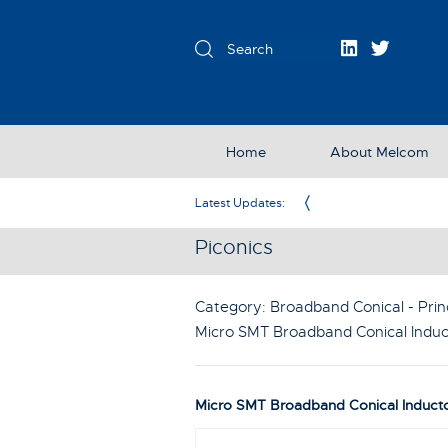
Home
About Melcom
Exclusive Partner in the UK & Ireland
Latest Updates:
Piconics
Category: Broadband Conical - Prin
Micro SMT Broadband Conical Induc
Micro SMT Broadband Conical Induct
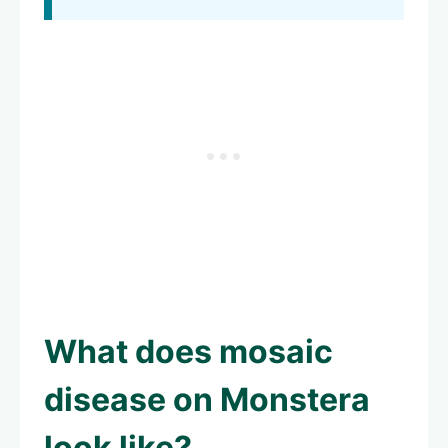
What does
mosaic
disease on Monstera
look like?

::::::

- [Your task] Retype the text of every entry above line by line, with no changes. Leave the pictures out of your answer.

- [Exercise answer]
Home
About Melcom
Exclusive Partner in the UK & Ireland
Latest Updates:
Piconics
Category: Broadband Conical - Prin
Micro SMT Broadband Conical Induc
Micro SMT Broadband Conical Induct
What does
mosaic
disease on Monstera
look like?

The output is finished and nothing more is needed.